## EXCERPTED DATA

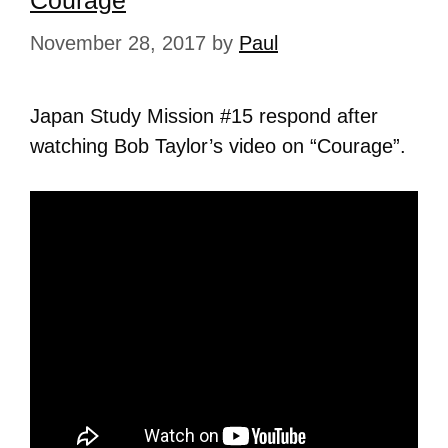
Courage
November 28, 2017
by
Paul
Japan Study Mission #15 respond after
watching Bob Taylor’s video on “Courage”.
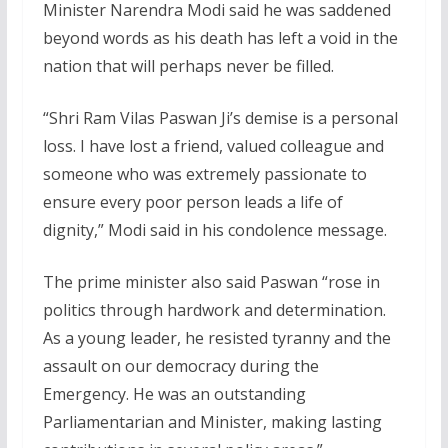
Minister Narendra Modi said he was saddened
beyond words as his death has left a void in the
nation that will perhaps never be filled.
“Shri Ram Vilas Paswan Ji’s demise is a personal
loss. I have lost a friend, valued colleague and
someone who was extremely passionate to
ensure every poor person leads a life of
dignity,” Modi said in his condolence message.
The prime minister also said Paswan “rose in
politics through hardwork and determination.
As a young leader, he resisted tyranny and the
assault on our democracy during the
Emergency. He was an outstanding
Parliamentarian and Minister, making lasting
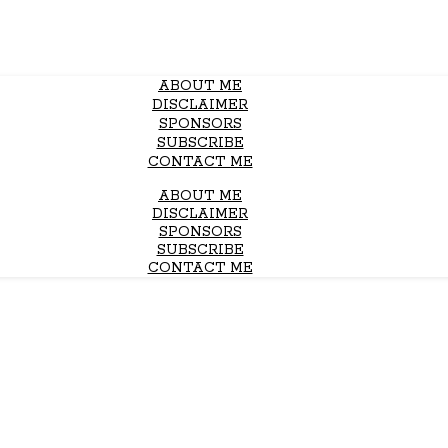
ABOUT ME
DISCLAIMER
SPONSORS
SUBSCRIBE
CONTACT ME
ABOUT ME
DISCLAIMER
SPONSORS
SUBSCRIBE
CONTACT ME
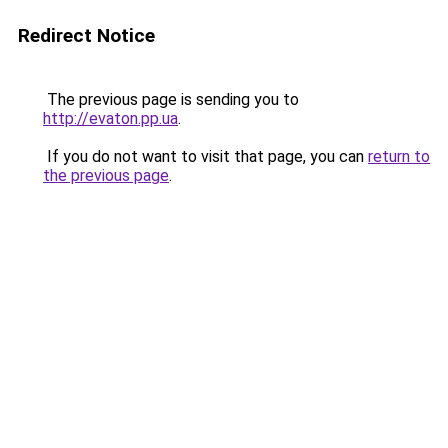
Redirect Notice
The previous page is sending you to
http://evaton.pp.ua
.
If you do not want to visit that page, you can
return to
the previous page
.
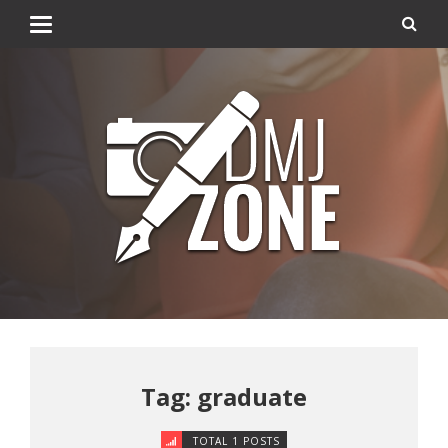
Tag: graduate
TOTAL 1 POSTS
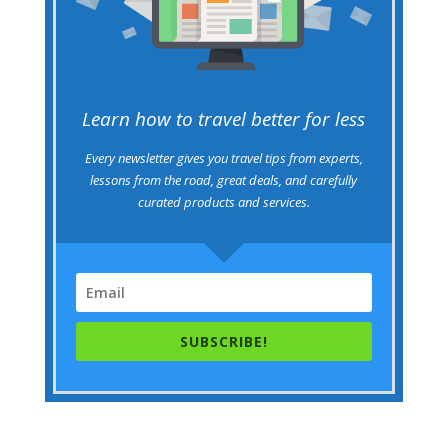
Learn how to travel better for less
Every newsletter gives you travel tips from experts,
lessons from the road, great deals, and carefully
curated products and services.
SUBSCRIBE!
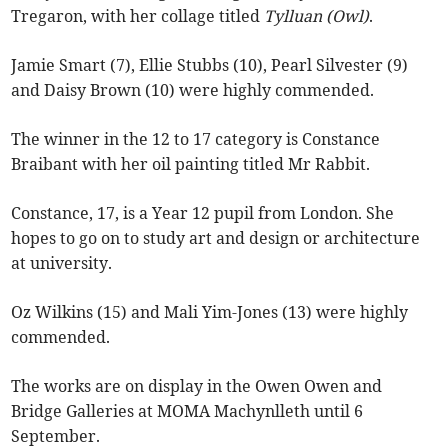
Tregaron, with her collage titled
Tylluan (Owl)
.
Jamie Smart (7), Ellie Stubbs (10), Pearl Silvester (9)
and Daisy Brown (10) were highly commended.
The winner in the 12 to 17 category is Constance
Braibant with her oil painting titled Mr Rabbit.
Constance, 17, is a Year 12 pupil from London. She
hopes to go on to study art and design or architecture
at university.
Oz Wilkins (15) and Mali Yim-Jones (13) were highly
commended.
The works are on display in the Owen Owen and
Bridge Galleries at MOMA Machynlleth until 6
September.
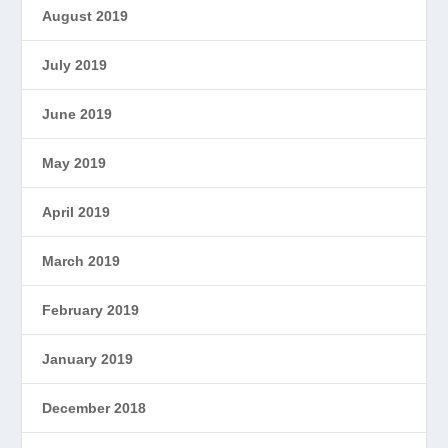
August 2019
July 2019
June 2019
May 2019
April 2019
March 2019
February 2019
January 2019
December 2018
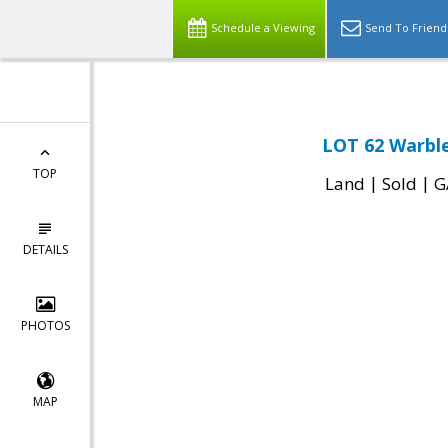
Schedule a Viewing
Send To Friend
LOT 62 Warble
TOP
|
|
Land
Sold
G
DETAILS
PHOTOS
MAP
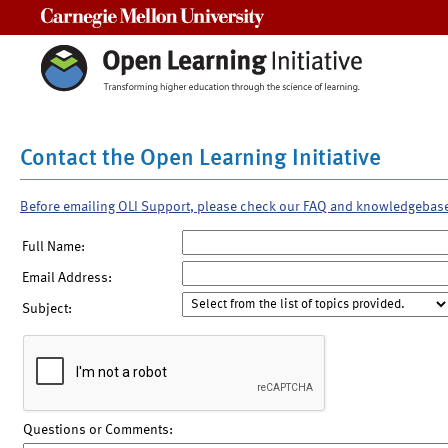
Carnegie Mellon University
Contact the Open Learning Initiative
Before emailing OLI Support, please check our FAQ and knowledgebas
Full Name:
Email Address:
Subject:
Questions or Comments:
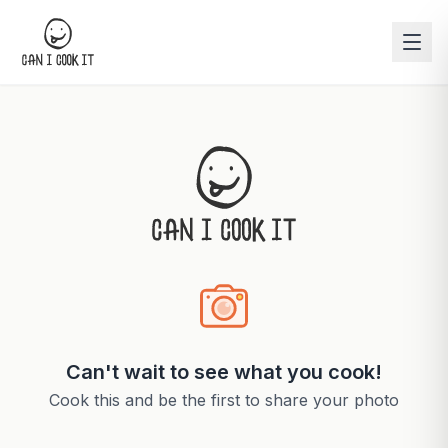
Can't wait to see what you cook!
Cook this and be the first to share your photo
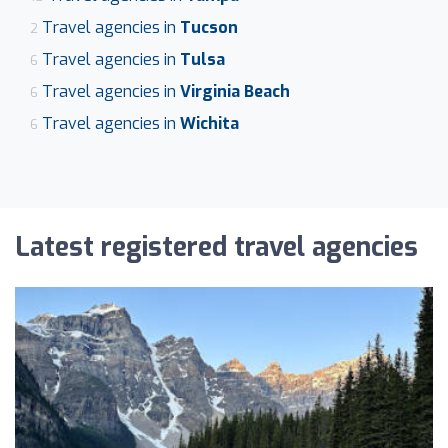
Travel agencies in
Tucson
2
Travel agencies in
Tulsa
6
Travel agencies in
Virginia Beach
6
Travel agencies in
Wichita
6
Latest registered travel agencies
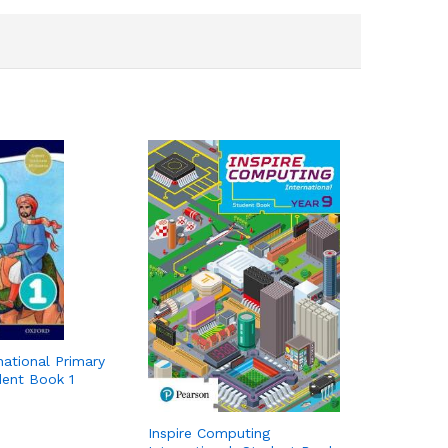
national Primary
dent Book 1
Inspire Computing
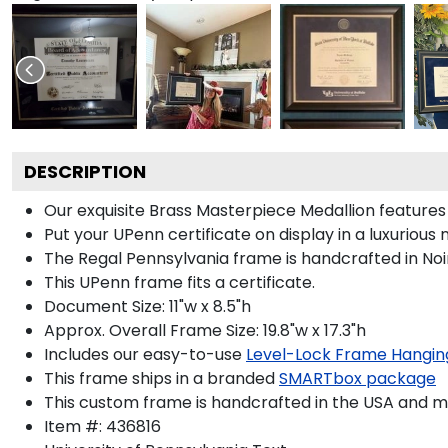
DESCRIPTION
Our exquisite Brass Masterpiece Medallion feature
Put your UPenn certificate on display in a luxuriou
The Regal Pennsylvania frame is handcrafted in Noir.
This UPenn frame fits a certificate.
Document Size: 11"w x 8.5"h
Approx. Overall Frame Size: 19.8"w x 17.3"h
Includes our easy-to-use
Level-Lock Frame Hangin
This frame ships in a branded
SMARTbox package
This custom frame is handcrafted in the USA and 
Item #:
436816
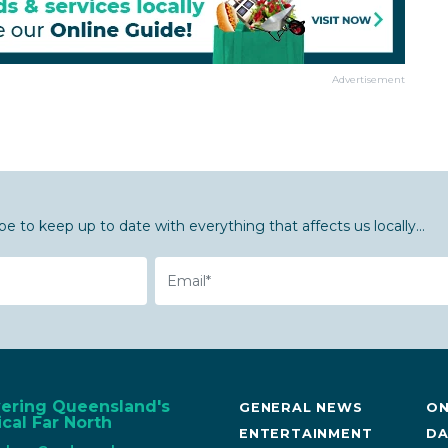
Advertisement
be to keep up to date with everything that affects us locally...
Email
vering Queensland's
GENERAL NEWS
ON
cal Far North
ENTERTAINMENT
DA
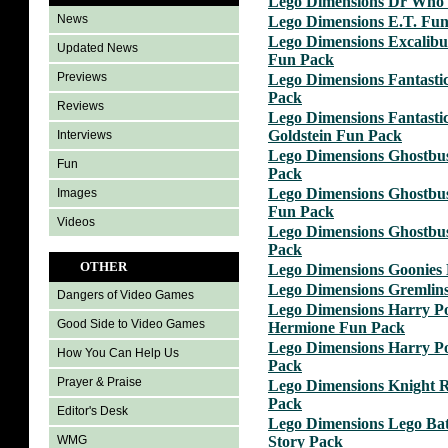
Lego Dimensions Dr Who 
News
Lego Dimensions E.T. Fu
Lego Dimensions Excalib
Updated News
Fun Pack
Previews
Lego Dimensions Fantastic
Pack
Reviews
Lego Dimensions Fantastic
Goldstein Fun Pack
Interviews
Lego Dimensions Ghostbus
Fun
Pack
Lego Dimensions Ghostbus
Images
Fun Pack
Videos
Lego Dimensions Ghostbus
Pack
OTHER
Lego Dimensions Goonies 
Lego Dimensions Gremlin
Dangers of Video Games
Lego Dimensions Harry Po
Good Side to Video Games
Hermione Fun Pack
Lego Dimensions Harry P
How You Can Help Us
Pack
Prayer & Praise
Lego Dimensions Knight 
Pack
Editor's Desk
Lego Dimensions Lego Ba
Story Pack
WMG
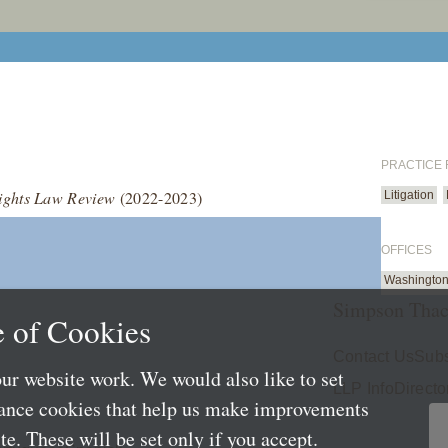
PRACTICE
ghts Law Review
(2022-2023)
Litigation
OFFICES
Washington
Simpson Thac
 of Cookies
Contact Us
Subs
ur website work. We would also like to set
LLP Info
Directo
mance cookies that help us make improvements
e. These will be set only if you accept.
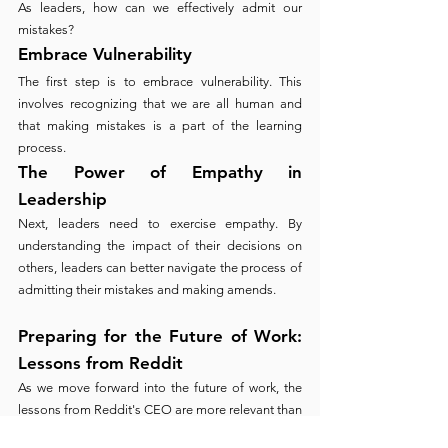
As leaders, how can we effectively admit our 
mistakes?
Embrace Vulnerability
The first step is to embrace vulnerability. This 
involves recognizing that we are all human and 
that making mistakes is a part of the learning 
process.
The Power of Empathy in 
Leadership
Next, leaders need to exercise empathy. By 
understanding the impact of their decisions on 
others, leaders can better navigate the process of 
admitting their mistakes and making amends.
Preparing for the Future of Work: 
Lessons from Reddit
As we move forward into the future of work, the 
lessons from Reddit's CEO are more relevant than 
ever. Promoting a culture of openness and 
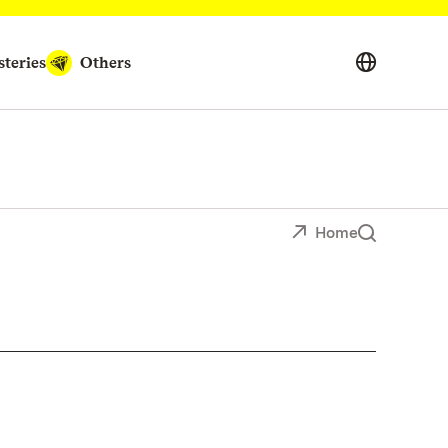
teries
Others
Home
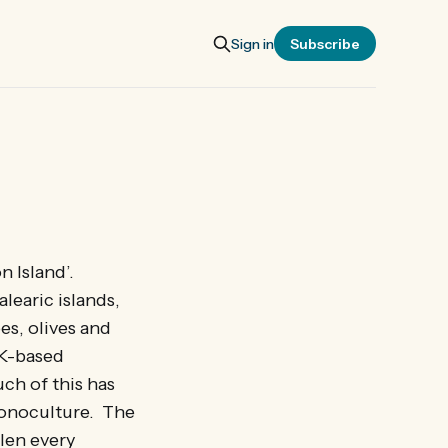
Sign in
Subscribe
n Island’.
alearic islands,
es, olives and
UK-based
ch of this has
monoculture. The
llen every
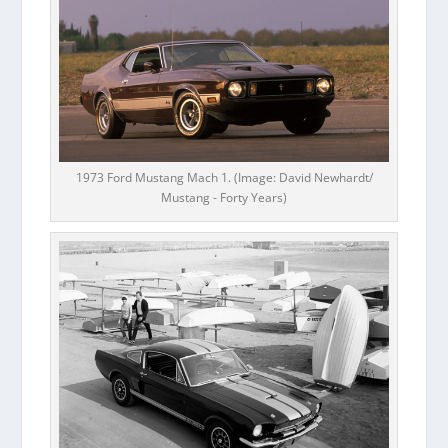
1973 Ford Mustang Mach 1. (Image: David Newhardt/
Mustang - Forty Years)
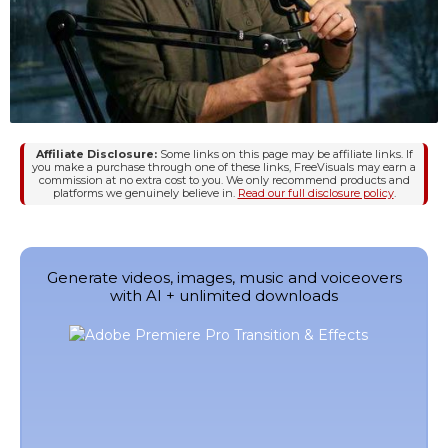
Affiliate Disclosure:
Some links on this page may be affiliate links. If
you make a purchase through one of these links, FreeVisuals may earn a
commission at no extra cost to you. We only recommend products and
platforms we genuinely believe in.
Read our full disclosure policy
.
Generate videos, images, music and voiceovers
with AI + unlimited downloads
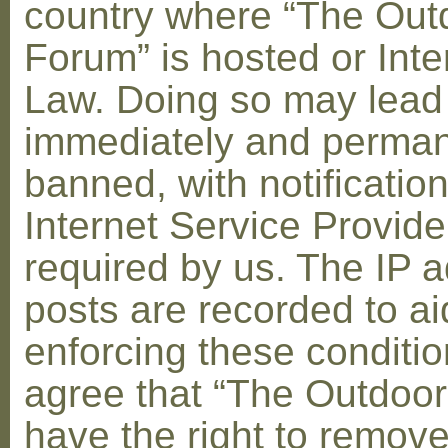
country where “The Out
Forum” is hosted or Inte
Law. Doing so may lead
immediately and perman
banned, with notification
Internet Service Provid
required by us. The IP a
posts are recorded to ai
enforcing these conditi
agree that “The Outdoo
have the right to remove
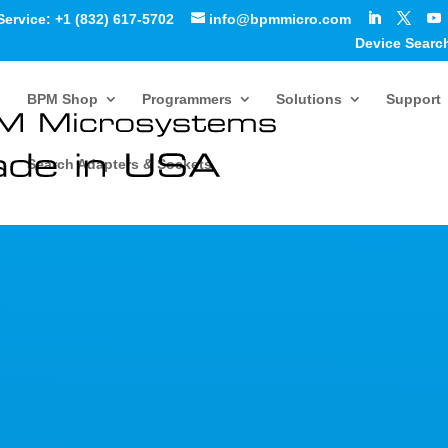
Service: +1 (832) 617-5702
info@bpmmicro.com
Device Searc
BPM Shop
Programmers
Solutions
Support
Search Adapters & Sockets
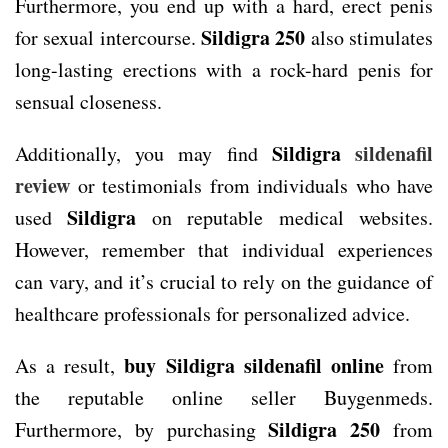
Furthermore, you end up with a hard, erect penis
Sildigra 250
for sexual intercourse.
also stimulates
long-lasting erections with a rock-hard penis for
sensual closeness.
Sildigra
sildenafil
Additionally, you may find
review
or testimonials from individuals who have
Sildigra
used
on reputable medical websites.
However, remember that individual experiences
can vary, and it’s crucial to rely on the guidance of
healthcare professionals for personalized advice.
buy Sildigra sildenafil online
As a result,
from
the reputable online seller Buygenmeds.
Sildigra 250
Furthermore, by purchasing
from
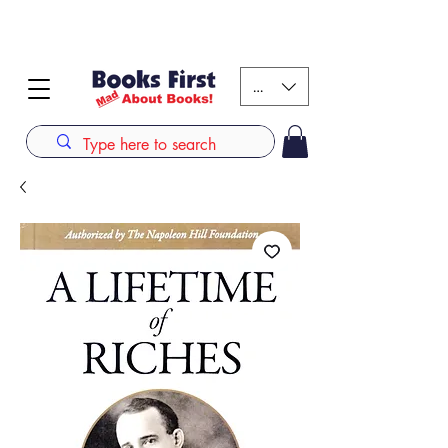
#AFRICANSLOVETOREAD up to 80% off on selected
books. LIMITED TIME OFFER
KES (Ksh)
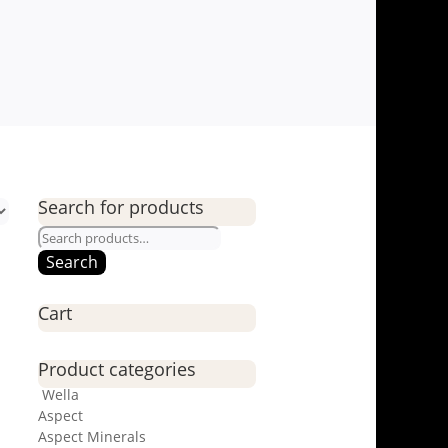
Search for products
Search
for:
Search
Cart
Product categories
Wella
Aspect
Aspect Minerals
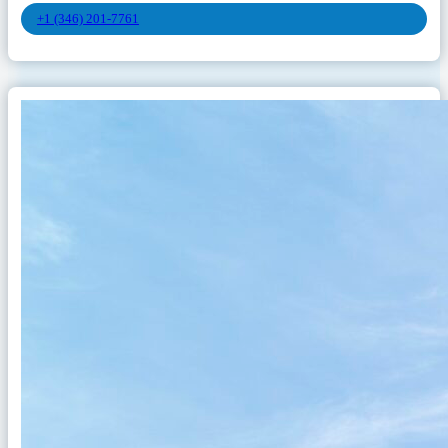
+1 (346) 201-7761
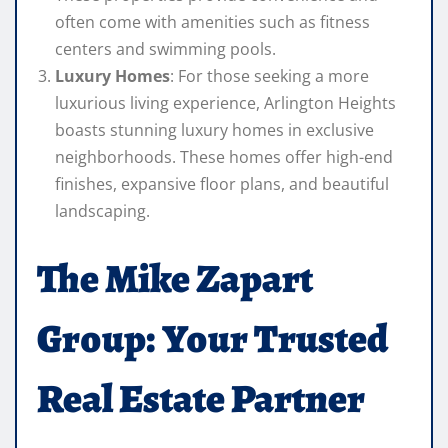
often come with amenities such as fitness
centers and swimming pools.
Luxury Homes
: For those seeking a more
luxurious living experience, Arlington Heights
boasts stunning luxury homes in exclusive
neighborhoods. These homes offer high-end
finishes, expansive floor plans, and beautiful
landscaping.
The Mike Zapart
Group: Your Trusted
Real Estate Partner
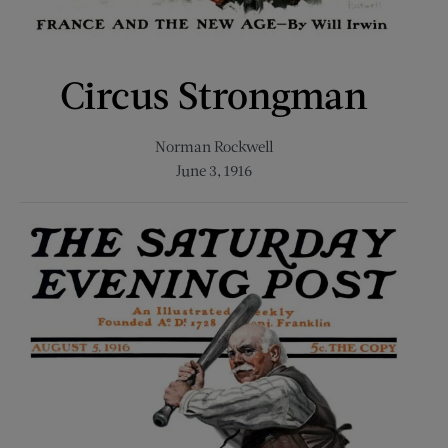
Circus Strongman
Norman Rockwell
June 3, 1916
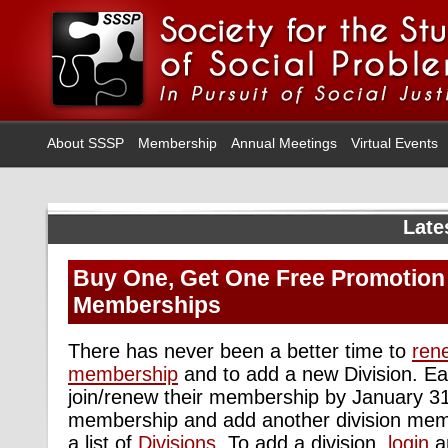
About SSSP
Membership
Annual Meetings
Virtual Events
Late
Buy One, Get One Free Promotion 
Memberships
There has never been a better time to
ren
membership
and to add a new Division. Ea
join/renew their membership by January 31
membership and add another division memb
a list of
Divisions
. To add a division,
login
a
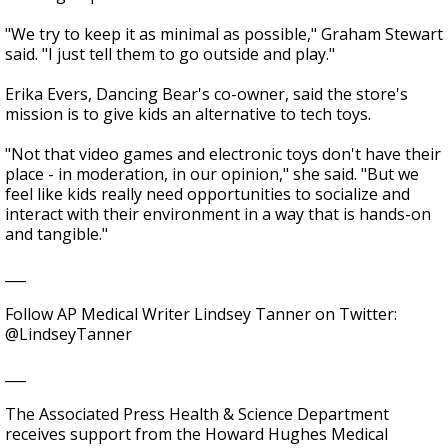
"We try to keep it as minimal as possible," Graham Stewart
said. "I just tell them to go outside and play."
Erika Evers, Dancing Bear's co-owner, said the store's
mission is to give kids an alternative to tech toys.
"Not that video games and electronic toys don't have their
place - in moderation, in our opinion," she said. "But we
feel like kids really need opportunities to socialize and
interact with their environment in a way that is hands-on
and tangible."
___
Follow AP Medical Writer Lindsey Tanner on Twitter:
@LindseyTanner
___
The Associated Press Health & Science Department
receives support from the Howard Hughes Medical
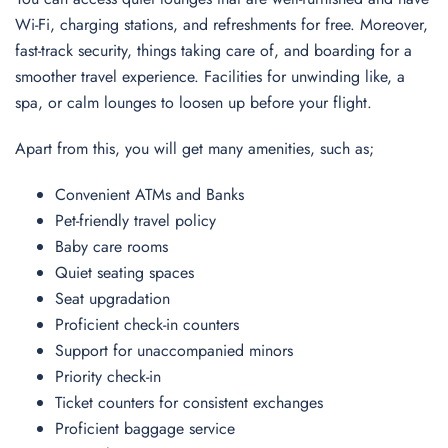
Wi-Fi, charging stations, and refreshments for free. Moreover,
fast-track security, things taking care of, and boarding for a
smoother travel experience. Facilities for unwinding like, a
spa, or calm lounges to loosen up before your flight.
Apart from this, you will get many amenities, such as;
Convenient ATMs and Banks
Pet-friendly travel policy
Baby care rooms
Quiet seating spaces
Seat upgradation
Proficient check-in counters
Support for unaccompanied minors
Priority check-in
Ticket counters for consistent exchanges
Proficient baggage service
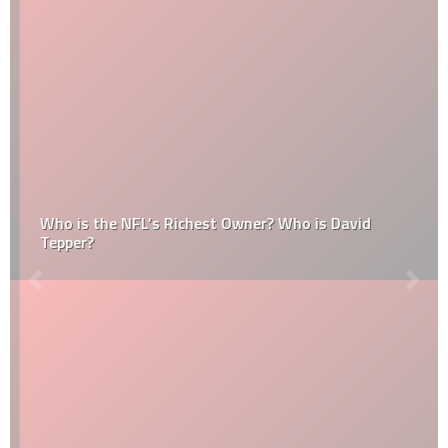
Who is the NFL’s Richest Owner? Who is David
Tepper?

## TASK INSTRUCTIONS
Give the number of lines in the entries above that contain the string "lasting", and nothing more.

## OUTPUT FOR THIS TASK
2